Dear, oh dear, how very sad. He doesn’t hold with Sibbelee’s theory. And There’s no reason why he should, considering he’s a student of Nummedal’s. I can’t expect any help from him in satisfying my only need: a meteor crater.
I have inspected all the photos. Plenty of black areas indicating pools and lakes, but they all look very similar. There is nothing in the pictures to raise my hopes of making my major discovery. I might as well call it a day.
Arne is his good-natured, obliging self, still busy sorting the photographs, pointing out discrepancies between the images and the corresponding locations on the map, and so on. I want to leap to my feet and shout: Oh just leave it! There’s no need! I’ve seen enough! I’m not going to find a single thing here that will earn me any credit whatsoever, nothing to vindicate my father’s accident! I’m going back! I’m wasting my time! I’m not cut out for this kind of monkish labour, I’m not some sort of bookkeeper in the field, I don’t want to report, I want to discover! Everything you can find here has already been found and reported on elsewhere in the world. I’m not interested in lists, I’m not an archivist like ninety-nine out of a hundred researchers! I want to find something spectacular! But There’s nothing here that hasn’t been found before!
I don’t say a word. I am putting up a front, playing for time like a schoolboy being bullied. What else can I do?

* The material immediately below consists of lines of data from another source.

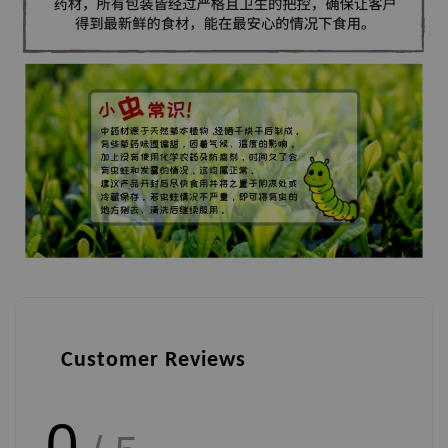
Customer Reviews
0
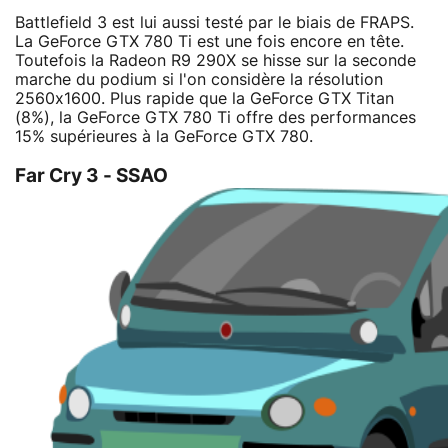
Battlefield 3 est lui aussi testé par le biais de FRAPS.
La GeForce GTX 780 Ti est une fois encore en tête.
Toutefois la Radeon R9 290X se hisse sur la seconde
marche du podium si l'on considère la résolution
2560x1600. Plus rapide que la GeForce GTX Titan
(8%), la GeForce GTX 780 Ti offre des performances
15% supérieures à la GeForce GTX 780.
Far Cry 3 - SSAO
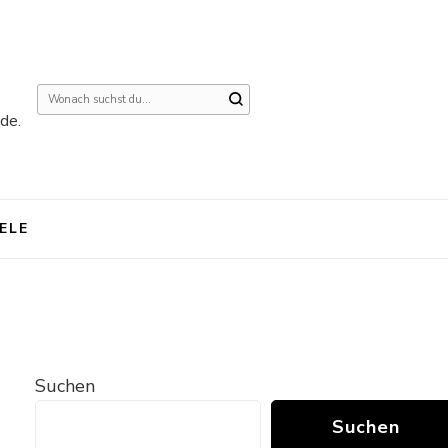
Suchst
de.
du
nach
etwas?
IELE
Suchen
Suchen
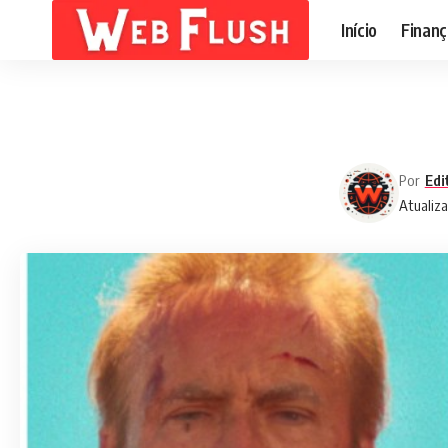
Início
Finanç
Por
Edi
Atualiza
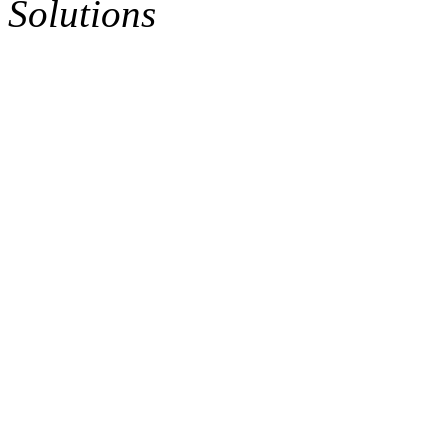
Solutions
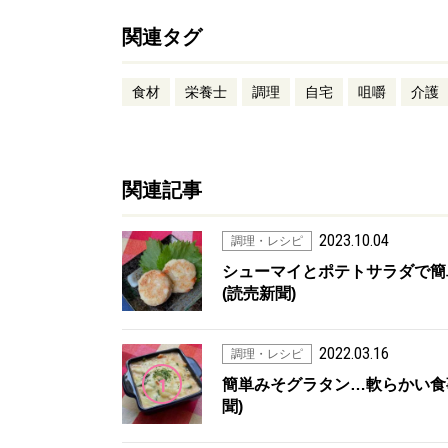
関連タグ
食材
栄養士
調理
自宅
咀嚼
介護
関連記事
2023.10.04
調理・レシピ
シューマイとポテトサラダで簡
(読売新聞)
2022.03.16
調理・レシピ
1
簡単みそグラタン…軟らかい食事
聞)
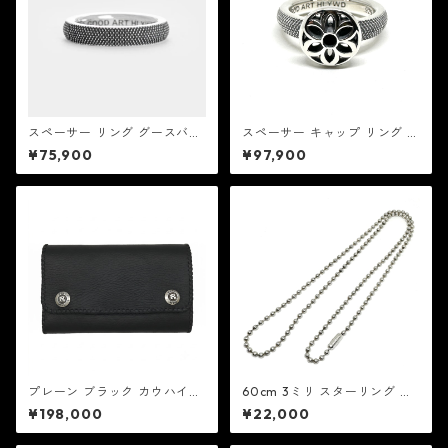
スペーサー リング グースバン
スペーサー キャップ リング グ
プス：Good Art HLYWD グッ
ースバンプス：Good Art HLY
¥75,900
¥97,900
ド アート ハリウッド
WD グッド アート ハリウッド
プレーン ブラック カウハイ
60cm 3ミリ スターリング シ
ド：REID MFG リード エムエ
ルバー ボール チェーン：MIC
¥198,000
¥22,000
フジー
ミック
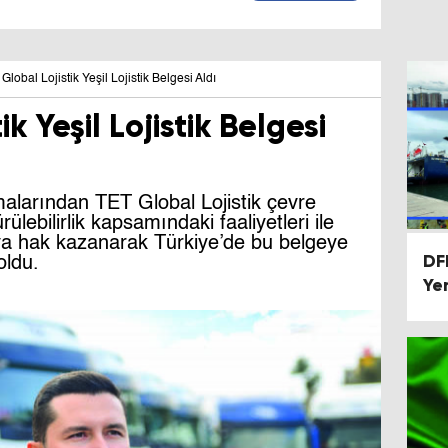
Global Lojistik Yeşil Lojistik Belgesi Aldı
k Yeşil Lojistik Belgesi
malarından TET Global Lojistik çevre
lebilirlik kapsamındaki faaliyetleri ile
maya hak kazanarak Türkiye’de bu belgeye
DF
oldu.
Ye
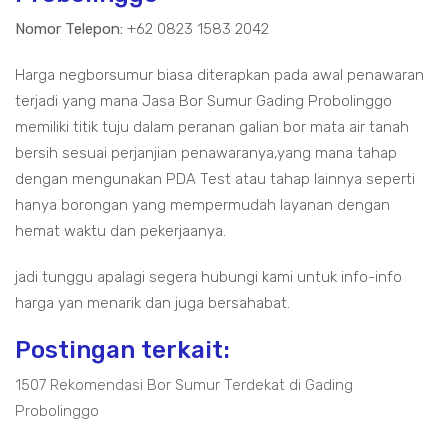
Nomor Telepon:
+62 0823 1583 2042
Harga negborsumur biasa diterapkan pada awal penawaran
terjadi yang mana Jasa Bor Sumur Gading Probolinggo
memiliki titik tuju dalam peranan galian bor mata air tanah
bersih sesuai perjanjian penawaranya,yang mana tahap
dengan mengunakan PDA Test atau tahap lainnya seperti
hanya borongan yang mempermudah layanan dengan
hemat waktu dan pekerjaanya.
jadi tunggu apalagi segera hubungi kami untuk info-info
harga yan menarik dan juga bersahabat.
Postingan terkait:
1507 Rekomendasi Bor Sumur Terdekat di Gading
Probolinggo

Not finding a meteor crater doesn’t mean to say that I won’t have found anything at all, even if what I do find has nothing to do with geology, or even remotely with earth science or cosmology. Not with any science at all, for that matter. This reminds me of a case described by Wittgenstein, in which the process whereby someone achieves understanding becomes subsumed into that understanding. Like saying: I understood after I’d had some black coffee. But the coffee had nothing to do with it.
Because It’s beginning to dawn on me how the world works — my world, at any rate, the world in which I have a huge task to fulfil, the world in which I must succeed.

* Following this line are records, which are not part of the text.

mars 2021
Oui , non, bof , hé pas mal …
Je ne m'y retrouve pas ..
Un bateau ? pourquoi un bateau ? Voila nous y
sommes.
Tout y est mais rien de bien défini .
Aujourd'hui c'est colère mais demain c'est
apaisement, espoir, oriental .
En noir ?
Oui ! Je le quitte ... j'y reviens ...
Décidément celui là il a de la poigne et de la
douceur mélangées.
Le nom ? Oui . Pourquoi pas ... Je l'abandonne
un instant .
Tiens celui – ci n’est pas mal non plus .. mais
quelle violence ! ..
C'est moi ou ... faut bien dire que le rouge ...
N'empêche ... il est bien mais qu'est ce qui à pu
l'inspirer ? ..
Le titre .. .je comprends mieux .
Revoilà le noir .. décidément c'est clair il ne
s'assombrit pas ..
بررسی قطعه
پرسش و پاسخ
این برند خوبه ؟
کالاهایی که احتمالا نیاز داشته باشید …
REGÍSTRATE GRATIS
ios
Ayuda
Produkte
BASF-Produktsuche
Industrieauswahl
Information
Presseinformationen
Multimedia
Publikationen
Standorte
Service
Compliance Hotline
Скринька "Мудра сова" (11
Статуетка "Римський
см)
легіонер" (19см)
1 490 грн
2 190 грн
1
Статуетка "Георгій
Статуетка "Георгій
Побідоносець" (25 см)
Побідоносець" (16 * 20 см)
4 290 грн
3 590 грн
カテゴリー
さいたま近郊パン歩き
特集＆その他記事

I realise now — and it is inconceivably stupid of me not to have thought of it before — that I should have got hold of the aerial photographs before I came here. Long before. I should have had them back in Amsterdam. I should have told Sibbelee: There’s no point in going up north without seeing the aerial photographs first.
But this isn’t the most important thing I’ve realised.

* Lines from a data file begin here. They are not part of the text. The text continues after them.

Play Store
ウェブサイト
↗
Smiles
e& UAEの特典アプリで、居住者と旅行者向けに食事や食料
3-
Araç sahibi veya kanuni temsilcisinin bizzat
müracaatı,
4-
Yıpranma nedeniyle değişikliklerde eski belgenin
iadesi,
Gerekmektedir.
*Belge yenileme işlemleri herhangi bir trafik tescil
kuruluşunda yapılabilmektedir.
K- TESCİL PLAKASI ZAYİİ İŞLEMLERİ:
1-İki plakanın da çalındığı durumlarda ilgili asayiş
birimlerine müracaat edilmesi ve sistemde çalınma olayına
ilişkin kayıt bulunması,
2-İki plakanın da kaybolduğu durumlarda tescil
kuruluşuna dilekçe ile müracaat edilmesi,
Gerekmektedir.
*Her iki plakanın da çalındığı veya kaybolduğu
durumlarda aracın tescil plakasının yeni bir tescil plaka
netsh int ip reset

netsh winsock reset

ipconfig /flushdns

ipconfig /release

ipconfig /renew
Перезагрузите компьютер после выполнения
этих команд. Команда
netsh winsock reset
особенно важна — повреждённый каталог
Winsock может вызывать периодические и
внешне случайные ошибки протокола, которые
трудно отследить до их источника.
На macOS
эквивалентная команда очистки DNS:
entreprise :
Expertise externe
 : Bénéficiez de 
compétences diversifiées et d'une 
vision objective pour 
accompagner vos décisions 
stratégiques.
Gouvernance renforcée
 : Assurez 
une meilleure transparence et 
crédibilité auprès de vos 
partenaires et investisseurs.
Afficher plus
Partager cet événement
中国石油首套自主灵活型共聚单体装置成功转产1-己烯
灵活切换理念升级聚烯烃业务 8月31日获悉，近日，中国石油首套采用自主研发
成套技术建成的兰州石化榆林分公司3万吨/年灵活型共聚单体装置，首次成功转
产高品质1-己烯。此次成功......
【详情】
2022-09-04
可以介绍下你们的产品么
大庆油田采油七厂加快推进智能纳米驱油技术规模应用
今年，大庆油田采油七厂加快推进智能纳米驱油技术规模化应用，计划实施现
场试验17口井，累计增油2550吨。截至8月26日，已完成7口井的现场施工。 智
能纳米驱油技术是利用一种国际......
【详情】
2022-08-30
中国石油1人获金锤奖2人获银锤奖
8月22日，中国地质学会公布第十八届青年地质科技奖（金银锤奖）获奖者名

Even more important is that I’m having serious doubts about Sibbelee. After all, he’s the one with experience in these matters.
I’m thirty years younger and still only a student, really, and off I went on a trip just because my mentor advised it. An ill-considered action maybe, but an excusable one. Because It’s up to Sibbelee to decide whether or not I’m a brilliant student, and whether or not I’ ll succeed in my career. I couldn’t afford to get on the wrong side of him.